Lecture 12 Flashcards
Progeny with the parental type will have
- An intermediate trait score
- High variance
Progeny with the recombinant type will be
- Either heigh or low
- Little variance
LOD score (Z):
- Logarithm of Odds
- Probability of most likely recombination fraction/probability that they are unlinked
- If numerator <denominator, the log will be negative
- LODs are additive
- Used to answer whether the two genes of interested are linked
Mapping markers by recombination:
- Let c be the actual recombination distance between markers
- We estimate c from the observed recombination fraction (r)
- Cest = no. of recombinants/total number
Maximum likelihood (ML) approach:
- Write likelihood L (probability of data) as a function of unknown c: L(c)
- CMLE (maximum likelihood estimate) of true c
- L(c) = (1 - c) to the power of 90 x c to the power of 10
(100 offspring, 90 parentals, 10 recombinants)
LOD = 3 means
- Linkage (Ha) is 1000 times more likely than free recombination (Ho) we are confident that we have linkage there.

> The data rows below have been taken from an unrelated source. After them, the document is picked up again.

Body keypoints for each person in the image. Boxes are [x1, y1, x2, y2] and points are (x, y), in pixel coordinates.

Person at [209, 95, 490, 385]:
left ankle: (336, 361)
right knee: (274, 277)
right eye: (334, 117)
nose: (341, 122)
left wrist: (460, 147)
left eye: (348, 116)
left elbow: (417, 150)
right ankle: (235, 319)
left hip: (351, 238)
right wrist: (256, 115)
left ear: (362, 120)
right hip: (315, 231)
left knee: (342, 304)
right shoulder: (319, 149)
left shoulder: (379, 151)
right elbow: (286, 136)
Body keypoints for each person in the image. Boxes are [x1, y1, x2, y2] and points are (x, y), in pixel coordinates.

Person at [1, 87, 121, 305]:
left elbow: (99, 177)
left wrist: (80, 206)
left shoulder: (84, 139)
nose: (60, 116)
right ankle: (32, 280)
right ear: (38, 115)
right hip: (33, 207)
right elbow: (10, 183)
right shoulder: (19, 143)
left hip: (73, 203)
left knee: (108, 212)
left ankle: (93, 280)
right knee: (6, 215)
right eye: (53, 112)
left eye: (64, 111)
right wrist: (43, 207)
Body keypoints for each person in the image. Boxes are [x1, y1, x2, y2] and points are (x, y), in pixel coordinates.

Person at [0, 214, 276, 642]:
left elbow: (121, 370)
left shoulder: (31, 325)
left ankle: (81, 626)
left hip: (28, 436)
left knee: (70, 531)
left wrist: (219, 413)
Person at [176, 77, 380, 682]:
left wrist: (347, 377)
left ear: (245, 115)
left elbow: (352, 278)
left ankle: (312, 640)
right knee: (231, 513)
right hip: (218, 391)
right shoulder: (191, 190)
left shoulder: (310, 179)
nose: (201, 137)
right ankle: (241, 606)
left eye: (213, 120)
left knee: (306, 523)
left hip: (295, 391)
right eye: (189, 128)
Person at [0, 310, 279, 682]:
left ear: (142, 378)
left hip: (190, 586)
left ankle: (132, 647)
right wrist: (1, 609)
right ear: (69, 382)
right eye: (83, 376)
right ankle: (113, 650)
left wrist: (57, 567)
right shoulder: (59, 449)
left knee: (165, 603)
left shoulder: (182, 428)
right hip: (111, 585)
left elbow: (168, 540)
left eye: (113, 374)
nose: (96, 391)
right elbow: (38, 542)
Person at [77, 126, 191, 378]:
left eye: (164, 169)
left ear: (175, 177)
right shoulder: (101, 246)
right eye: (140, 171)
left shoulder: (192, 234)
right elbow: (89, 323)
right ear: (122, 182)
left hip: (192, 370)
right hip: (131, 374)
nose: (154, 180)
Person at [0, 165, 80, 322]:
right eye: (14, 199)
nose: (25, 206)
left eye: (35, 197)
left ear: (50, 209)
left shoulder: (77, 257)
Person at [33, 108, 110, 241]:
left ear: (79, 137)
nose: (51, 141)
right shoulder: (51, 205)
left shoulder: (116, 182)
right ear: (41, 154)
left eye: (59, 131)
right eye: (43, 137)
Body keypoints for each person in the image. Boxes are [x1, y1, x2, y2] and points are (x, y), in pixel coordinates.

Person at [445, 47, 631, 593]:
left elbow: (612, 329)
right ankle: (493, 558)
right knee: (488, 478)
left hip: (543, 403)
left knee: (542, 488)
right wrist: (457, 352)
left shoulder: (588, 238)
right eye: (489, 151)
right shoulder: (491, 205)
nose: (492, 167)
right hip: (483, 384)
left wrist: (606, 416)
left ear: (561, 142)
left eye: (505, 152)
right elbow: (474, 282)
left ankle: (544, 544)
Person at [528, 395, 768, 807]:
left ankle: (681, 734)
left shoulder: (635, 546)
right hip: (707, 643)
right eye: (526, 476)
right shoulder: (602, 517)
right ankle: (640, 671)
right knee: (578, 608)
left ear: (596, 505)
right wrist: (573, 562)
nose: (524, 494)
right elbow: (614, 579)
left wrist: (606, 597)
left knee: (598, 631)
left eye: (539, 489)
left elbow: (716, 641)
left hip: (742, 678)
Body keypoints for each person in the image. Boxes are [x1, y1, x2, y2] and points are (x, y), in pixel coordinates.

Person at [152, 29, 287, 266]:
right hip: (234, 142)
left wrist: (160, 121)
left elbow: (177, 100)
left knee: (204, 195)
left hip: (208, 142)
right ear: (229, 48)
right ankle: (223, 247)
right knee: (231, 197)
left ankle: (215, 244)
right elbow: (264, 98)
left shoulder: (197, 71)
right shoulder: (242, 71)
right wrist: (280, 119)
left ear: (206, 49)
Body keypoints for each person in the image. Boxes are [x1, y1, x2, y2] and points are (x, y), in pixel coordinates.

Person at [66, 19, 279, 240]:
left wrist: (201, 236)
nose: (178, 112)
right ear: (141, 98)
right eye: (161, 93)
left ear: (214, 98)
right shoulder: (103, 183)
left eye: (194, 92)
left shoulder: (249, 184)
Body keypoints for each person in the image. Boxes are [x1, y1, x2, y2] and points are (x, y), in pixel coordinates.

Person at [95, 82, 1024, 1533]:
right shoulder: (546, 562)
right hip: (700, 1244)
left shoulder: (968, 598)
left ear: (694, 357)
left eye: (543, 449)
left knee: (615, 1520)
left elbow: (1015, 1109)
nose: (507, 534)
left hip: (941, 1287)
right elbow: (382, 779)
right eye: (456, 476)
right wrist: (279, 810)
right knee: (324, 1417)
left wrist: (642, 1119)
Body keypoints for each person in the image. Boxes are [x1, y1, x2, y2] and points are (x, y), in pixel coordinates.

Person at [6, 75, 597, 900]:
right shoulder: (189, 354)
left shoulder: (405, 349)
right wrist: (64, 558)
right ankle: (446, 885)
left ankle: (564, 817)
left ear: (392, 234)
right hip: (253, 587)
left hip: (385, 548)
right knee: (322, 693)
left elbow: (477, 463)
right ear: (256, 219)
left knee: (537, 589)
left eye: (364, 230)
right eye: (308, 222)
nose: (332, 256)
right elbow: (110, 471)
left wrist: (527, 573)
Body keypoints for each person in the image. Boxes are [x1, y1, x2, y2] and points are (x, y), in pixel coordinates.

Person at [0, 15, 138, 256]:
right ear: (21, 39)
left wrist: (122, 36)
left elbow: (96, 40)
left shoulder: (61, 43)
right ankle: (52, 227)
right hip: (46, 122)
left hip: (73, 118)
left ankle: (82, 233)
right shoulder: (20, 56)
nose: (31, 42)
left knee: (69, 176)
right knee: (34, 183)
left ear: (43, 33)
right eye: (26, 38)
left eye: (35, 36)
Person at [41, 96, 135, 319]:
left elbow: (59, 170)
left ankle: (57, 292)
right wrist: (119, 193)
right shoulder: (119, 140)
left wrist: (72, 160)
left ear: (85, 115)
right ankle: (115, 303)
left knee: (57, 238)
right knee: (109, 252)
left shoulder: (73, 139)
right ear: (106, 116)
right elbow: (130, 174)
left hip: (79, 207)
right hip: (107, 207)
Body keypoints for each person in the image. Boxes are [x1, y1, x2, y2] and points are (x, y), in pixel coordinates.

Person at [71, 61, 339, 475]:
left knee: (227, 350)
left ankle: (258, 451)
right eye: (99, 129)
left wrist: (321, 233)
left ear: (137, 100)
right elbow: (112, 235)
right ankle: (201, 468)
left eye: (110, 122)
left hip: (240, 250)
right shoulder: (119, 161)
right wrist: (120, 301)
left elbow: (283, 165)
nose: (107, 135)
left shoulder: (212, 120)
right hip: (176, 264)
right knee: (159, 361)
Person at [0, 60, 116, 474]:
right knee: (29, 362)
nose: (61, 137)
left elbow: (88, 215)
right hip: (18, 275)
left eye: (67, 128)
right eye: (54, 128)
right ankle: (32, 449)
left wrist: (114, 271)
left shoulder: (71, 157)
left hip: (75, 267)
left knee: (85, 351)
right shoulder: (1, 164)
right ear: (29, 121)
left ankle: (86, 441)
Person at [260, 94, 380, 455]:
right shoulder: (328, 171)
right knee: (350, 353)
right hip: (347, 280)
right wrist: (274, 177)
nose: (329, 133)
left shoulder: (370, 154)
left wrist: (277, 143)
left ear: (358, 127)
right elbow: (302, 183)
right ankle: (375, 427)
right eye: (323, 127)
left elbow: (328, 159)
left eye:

- This is the standard figure threshold
LOD = 0
Ha = Ho (in other words beta base 1 = 0)
There are three parameters
- Beta base 1
- Beta base 0
- Variance
Beta base 1:
- The mean difference between the two populations
Beta base 0:
- The base level trait value
- The trait value that everyone has, eg) height is always 150cm (B0) + x (B1)
Trait value:
Y = B1X + B0 + e
Single marker analysis:
- T-tests marker by marker
Intverval mapping:
- Considers the likelihood of a QTL existing for every point in the linkage map
- Uses LOD analyses
Composite Interval mapping:
- Adjusts lokelihood based on the state of QTLs at other parts of the genome
Position and effect are somewhat confounded..
- The effect of the causal variant is likely to be underestimated (because recombination between the marker and the causal variant)
- In the causal variant distant with a big effect of closer with a smaller effect?
Randomly Amplified Polymorphic DNA (RAPDs)
- Synthesises 10mers, of any sequence, to use as PCR primers
- Low stringency CR with a single primer yields DNA fragments on a gel
- If every individual has it it is no informative
- If only some individuals have it polymorphisms can be identified which provide information about individuals
Pros of RAPDS:
- Not resource intensive
- Scattered throughout the genome
- Can use in uncharacterised organisms
Cons of RAPDS:
- Low reproducibility
- Bands of different intensity and sharpness
- Very sensitive to slight variations in reagent concentrations
- PCR artefacts
- PCR contamination
How do we calculate contribution to variance?
- Compare linkage groups
- Attribute the amount of phenotypic variance each group explains, by comparing LL and HH homozygotes.
Monkey flowers, and the YUP gene:
- Controls yellow carotenoid pigments
- Putting lewisii into a cardinalis background and vice versa showed that changing the colour of the flower changes the pollinators (birds or bees)
- Clear evidence of an adaptive trait being mapped and understood.
What have we discovered?
- Candidate genes can be identified
- Complementation test to see if natural alleles are complimented by artificial lab alleles
- Positional cloning
Positional cloning:
- The closest molecular markers to the trait in the linkage map
- This can be used to identify the region of the physical map
Chromosome walking:
- isolate a series of overlapping clones
- Determine the order of clones and select clone closest to target
- Repeat to ‘walk’ along the chromosome bidirectionally
QTL mapping to positionally clone, these steps can be replaced by sequencing the genome:
Steps 1 - 6 from last lecture
Step 7: Probe a genomic library with the molecular markers flanking the QTL
Step 8: Chromosomal walk to span the distance between markers
Step 9: Characterise the clones uncovered in the walk
Step 10: Identify and test candidate genes
We can test candidate genes by..
5
- Homology with other systems
- Expressed in the correct tissue
- Obvious mutations
- Complementation
- Transgenic test
AFLPs (Amplified fragment length polymorphisms):
- Annonymous markers that are robust
- Can still score many polymorphisms
- Good for mapping uncharacterised genomes
- Easily visualised
- Reliale
Steps for generating AFLP gels
- Take genomic DNA
- Digest with 2 RE
- Use two dslinkers complementary to the overhanging ends and hook onto the end
- Perform PCR reaction
- Determine which bands are polymorphisms - these are informative.